The Guarani tribes of Jata Yvary in Brazil's Mato Grosso do Sul state have accused the Coca-Cola Company of buying sugar from a company that has grabbed the tribe's ancestral land.

Coca-Cola sources sugar from Bunge, which buys sugar cane from five farms located on the tribal lands.

"Coca-Cola must stop buying sugar from Bunge. While these companies profit, we are forced to endure hunger, misery, and killings," a Guarani spokesperson told UK-based tribal rights group, Survival International.

A recent Oxfam report states that at least four million hectares of land have been acquired for sugar production in 100 large-scale land deals since 2000 in Brazil.

"These acquisitions have been linked to human rights violations, loss of livelihoods, and hunger for small-scale food producers and their families," Oxfam said in the report, adding that major food and beverage companies should "take steps to ensure that land rights violations and conflicts are not part of their supply chains".

Plight of the Guarani

Guarani Indians are said to be one of the first peoples contacted by Europeans in South America about 500 years ago.
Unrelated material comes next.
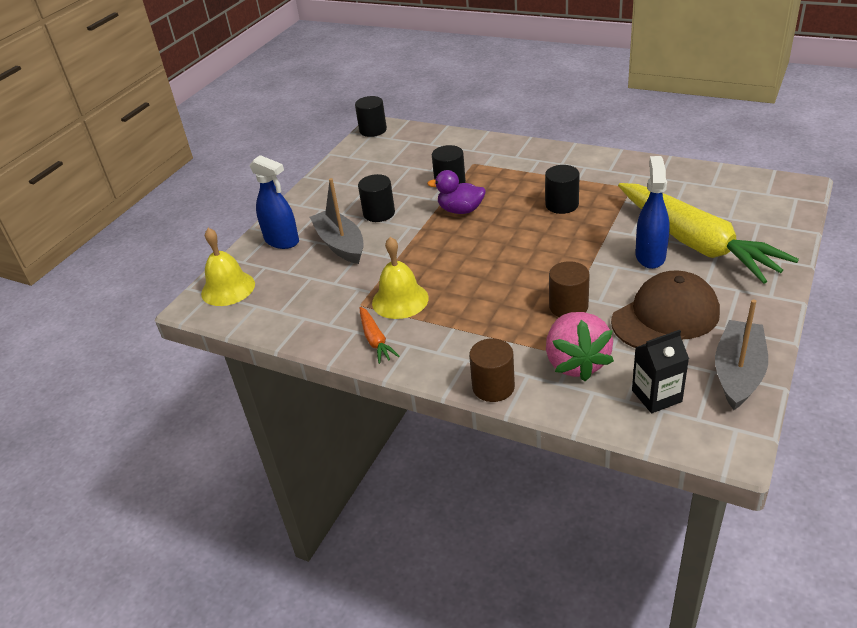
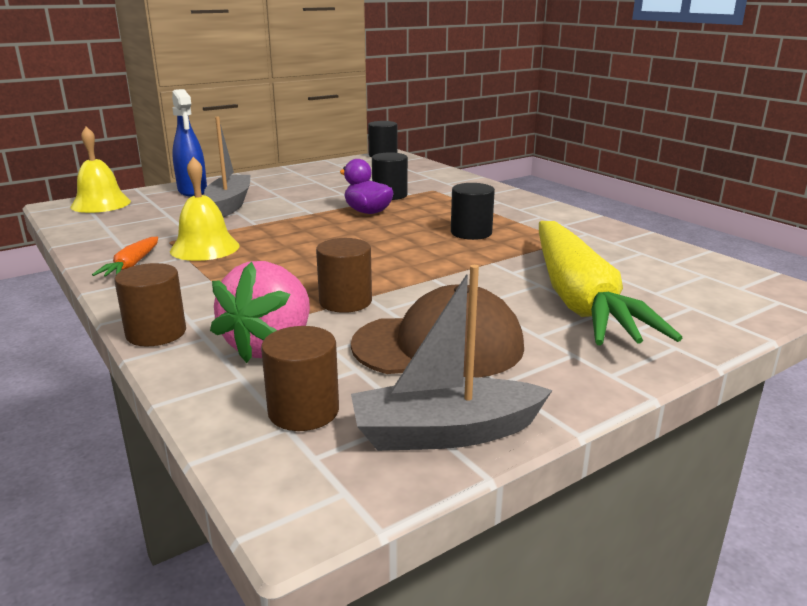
camera: 25 degrees right, 15 degrees down
(379, 213) = (296, 196): black cylinder -> none
(650, 256) = (505, 293): blue spray bottle -> none
(656, 396) = (303, 411): black carton -> brown cylinder
(738, 373) = (445, 432): grey boat -> grey boat turned 150 degrees counterclockwise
Because of sugar cane plantations on their land, the Guarani people are forced to reside in a small area surrounded by the crop.

Their forest land, which provided them food and shelter, is almost destroyed. The indigenous people suffer health issues from the pesticides sprayed on the plantation.
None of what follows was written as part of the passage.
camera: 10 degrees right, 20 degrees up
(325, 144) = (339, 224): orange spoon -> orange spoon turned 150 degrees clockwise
The Guaranis' lands are being used for setting up sugar cane plantations and cattle ranches since the 1980s to meet the needs of Brazil's biofuel market.

"The ranchers have destroyed almost all our forest, our medicinal plants, our fruits and resources. They spray pesticides from planes. The children get headaches and start vomiting," Guarani leader, Arlindo, said.

Moreover, the loss of ancestral land has led to increased suicides among the Guarani Indians. A recent figure by the tribal rights group revealed that the Guarani people, mainly the youth, have a suicide rate that is at least 34 times the national average of Brazil.

Coca-Cola and Bunge Continue Business

Notwithstanding the sufferings of the Guarani people, Bunge continues to buy sugar from the five farms on the Jata Yvary land, which is in the process of demarcation as indigenous land. But the company insists that it will stop its operations there only when the land is fully demarcated and signed by the president.

Coca-Cola is the world's largest buyer of sugar and controls 25% of the global soft drinks market. The company uses sugar in products such as Coca-Cola, Sprite, Fanta, Dr Pepper, vitamin water, energy drinks, and fruit/juice drinks.

Although Coca-Cola has committed itself to Oxfam's zero tolerance policy on land grabbing, the company lacks policies and commitments of its own to identify, prevent, and address potential land rights violations, Oxfam said in its report.

Survival International insists: "If Coca-Cola's commitment is to be taken seriously, the company has to stop buying sugar from Bunge. As long as the deal continues, Coke's pledge against land grabbing is meaningless."